Records for processing |

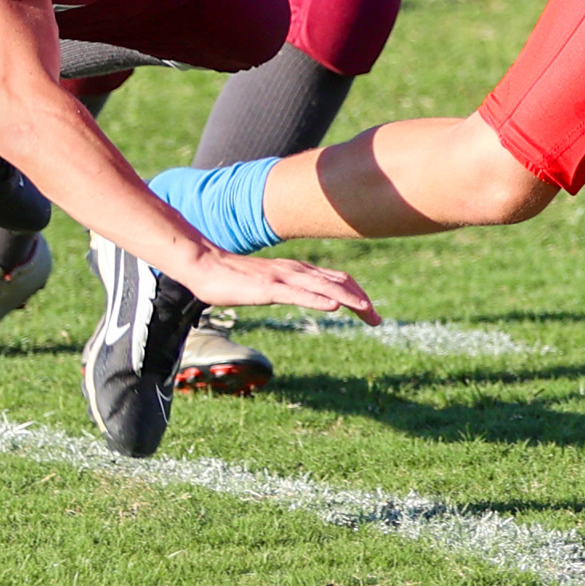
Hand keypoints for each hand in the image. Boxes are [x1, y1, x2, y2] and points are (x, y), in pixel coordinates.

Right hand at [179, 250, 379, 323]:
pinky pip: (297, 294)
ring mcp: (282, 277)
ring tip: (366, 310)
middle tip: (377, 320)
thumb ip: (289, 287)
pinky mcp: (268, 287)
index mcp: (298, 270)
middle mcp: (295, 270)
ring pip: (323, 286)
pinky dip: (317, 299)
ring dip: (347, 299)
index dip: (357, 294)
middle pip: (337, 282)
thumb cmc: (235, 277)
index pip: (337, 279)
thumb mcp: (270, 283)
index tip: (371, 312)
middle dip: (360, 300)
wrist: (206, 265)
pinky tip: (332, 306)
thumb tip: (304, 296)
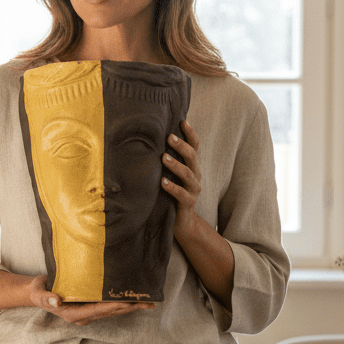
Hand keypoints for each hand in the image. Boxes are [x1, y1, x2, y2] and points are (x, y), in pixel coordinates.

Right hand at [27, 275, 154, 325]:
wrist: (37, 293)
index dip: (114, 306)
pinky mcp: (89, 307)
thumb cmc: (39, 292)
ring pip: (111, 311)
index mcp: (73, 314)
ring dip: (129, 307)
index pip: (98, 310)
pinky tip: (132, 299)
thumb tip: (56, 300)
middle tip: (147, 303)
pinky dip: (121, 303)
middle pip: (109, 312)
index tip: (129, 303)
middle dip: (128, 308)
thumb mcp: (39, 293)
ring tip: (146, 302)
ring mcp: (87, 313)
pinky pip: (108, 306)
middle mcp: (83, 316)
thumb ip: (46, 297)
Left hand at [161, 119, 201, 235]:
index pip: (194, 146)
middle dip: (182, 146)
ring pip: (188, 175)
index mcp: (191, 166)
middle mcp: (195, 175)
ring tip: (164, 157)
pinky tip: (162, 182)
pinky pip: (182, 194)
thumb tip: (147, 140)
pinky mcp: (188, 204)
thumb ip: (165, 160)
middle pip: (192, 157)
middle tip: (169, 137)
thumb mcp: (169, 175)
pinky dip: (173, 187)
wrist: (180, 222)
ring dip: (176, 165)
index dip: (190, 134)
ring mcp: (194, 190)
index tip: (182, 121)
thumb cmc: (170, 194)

Instructions for the task |
Report every line of the data in which "ring" appears.

Response below |
ring mcp: (282, 277)
ring tip: (366, 310)
ring pip: (323, 286)
ring dip: (347, 299)
ring pip: (111, 311)
ring dip: (129, 307)
ring tip: (146, 302)
ring mcp: (87, 313)
ring pip: (188, 175)
ring tip: (164, 157)
ring dip: (176, 165)
ring mcp: (194, 190)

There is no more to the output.